• _Explore o material_
(a) Indique cada nome para o qual o texto sobre os nomes mais comuns em Olímpia informa o número de pessoas que o usam, junto com essa quantidade.
(b) Prossiga o texto sobre os nomes mais comuns em Olímpia a partir de sua última frase.

• _Trecho selecionado_
##############################

Da redação com Leonardo Concon – O Censo Demográfico 2022 trouxe novos dados sobre os nomes mais utilizados pelos brasileiros e, em Olímpia, o resultado confirma um cenário já conhecido: a preferência por nomes clássicos permanece forte. Segundo o levantamento divulgado pelo IBGE, “Maria” continua sendo o nome feminino mais registrado no município, seguido de perto por “Ana”. Entre os homens, “José” lidera, com “João” logo atrás.

No total, 2.736 olimpienses se chamam Maria, o que representa cerca de 4,97% da população. Já José aparece com 1.342 registros, enquanto Ana soma 1.280 e João, 1.225. A predominância de nomes tradicionais e de inspiração religiosa segue uma tendência nacional observada também em outras cidades do interior paulista.

TRADIÇÃO QUE ATRAVESSA GERAÇÕES

A lista dos mais frequentes em Olímpia inclui ainda nomes como Antônio, Pedro, Paulo, Gabriel e Miguel, reforçando a permanência de referências bíblicas e culturais transmitidas entre famílias ao longo do tempo. Apesar do crescimento de nomes modernos nos últimos anos, o estudo aponta que os clássicos ainda exercem forte influência na escolha dos pais.

##############################

• _Informações fornecidas_
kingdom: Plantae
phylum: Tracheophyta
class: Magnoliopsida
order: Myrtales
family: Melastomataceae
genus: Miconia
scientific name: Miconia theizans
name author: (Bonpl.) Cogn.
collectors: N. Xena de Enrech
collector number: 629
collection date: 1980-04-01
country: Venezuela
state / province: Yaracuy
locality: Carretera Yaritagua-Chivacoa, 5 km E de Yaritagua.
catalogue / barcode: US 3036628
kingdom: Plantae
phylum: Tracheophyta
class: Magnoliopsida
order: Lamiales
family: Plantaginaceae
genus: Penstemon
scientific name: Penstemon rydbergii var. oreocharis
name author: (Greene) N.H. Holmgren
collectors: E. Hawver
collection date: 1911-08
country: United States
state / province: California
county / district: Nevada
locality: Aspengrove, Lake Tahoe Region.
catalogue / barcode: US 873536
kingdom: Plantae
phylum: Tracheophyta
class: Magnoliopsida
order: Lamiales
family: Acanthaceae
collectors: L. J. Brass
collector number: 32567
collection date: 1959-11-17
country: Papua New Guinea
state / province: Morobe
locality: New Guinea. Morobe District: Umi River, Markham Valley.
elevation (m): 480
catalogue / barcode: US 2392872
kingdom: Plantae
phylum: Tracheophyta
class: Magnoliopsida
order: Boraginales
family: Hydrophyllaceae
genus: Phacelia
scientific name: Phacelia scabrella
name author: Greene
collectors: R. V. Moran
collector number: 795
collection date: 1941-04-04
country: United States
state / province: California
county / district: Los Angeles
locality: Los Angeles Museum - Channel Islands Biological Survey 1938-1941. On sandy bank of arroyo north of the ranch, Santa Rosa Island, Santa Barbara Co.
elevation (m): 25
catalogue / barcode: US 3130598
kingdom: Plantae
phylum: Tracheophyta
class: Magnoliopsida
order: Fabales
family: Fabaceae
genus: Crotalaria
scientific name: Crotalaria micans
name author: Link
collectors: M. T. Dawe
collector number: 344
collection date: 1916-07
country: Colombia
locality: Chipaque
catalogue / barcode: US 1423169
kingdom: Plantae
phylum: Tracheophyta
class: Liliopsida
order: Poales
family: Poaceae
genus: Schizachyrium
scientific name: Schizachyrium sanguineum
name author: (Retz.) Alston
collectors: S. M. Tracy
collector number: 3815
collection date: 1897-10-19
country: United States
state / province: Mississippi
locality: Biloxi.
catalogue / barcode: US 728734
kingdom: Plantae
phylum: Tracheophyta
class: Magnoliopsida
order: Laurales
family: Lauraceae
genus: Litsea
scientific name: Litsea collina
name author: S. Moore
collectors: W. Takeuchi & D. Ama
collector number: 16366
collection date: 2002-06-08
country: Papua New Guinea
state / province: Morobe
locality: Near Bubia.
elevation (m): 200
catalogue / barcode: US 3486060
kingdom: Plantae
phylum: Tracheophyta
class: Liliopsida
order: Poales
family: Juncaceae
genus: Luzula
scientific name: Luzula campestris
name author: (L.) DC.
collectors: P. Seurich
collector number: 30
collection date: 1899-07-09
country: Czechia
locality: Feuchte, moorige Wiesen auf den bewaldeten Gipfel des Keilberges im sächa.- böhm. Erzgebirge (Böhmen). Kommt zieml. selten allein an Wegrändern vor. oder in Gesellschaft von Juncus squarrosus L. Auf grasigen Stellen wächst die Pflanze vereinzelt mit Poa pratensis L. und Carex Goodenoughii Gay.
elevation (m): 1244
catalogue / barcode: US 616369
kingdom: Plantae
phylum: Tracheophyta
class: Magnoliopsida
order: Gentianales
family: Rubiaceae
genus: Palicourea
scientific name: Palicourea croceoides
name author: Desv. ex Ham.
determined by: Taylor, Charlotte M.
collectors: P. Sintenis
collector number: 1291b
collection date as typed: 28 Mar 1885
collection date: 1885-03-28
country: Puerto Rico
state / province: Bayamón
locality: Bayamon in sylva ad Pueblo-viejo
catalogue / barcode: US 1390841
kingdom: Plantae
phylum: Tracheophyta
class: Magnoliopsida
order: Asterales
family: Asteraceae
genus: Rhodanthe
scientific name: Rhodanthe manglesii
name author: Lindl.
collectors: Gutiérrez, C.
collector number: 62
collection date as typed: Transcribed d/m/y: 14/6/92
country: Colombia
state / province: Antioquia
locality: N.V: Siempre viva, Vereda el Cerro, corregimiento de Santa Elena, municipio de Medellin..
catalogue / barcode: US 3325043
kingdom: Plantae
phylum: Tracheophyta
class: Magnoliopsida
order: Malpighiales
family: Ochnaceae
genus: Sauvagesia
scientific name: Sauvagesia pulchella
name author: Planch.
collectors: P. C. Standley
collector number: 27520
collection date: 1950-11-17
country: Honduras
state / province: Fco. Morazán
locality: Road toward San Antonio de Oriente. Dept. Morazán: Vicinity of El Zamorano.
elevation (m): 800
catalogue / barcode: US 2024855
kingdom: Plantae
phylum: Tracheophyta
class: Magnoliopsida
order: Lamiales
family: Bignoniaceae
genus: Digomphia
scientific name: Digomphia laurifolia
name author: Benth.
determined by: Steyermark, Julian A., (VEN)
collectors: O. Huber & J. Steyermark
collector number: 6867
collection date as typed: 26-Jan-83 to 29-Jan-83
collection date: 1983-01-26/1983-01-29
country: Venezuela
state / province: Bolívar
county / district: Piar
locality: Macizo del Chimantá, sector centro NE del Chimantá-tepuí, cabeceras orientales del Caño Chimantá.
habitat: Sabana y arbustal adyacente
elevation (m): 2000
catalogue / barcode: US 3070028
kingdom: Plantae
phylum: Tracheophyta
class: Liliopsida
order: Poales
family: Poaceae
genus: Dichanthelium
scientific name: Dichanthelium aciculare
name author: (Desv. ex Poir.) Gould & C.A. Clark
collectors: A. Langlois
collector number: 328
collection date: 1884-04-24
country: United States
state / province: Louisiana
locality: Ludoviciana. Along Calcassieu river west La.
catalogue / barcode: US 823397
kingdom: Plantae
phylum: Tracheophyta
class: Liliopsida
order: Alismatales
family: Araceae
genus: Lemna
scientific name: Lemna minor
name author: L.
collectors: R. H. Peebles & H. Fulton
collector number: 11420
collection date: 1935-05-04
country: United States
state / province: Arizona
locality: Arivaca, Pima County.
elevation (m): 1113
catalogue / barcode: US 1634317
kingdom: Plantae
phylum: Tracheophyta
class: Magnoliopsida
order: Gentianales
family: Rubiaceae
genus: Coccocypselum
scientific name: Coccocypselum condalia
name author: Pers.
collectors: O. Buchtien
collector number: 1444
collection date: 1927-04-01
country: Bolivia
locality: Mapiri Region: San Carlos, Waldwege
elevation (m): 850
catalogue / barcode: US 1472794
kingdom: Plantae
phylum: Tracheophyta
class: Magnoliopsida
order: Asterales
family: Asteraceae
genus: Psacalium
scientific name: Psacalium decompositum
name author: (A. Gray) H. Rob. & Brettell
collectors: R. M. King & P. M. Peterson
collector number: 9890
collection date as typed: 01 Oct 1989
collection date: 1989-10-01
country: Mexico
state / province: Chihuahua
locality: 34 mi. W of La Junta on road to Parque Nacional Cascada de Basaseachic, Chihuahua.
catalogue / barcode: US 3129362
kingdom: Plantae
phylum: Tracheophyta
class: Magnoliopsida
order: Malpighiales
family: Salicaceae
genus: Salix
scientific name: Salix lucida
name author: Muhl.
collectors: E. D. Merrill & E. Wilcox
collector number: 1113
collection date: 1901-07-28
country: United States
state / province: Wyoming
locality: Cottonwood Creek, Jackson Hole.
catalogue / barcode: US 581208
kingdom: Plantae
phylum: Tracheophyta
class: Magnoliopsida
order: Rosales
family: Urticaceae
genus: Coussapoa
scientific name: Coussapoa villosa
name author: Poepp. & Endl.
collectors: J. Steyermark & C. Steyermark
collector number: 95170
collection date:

##############################

• _Lista de respostas_
(a)
Maria: 2.736
José: 1.342
Ana: 1.280
João: 1.225

(b)
Entre as mulheres, os nomes compostos com Maria continuam sendo uma marca registrada. Combinações como “Maria Aparecida”, “Maria Helena” e “Maria Luiza” seguem entre as preferidas. No caso dos homens, “José Antonio” e “José Carlos” figuram entre os compostos mais comuns.

SOBRENOMES TAMBÉM REVELAM RAÍZES FAMILIARES

No campo dos sobrenomes, a hegemonia é ainda mais evidente: Silva permanece como o mais recorrente em Olímpia, presente em 11,85% dos registros, o equivalente a 6.527 moradores. A sequência segue com Santos (3.806 pessoas), Oliveira (2.532), Souza (2.466) e Pereira (1.708).

A lista dos dez sobrenomes mais utilizados no município se completa com Ferreira, Rodrigues, Alves, Lima e Costa — representando o mosaico familiar típico brasileiro e reforçando a herança histórica de miscigenação e formação social.

IDENTIDADE CULTURAL REFLETIDA NOS REGISTROS

De acordo com o IBGE, mais de 140 mil nomes próprios e 200 mil sobrenomes foram identificados no país, o que demonstra a diversidade do registro civil brasileiro. Ainda assim, a persistência de nomes e sobrenomes tradicionais mostra que, mesmo diante de novas tendências, parte importante da população mantém a ligação com referências familiares e religiosas.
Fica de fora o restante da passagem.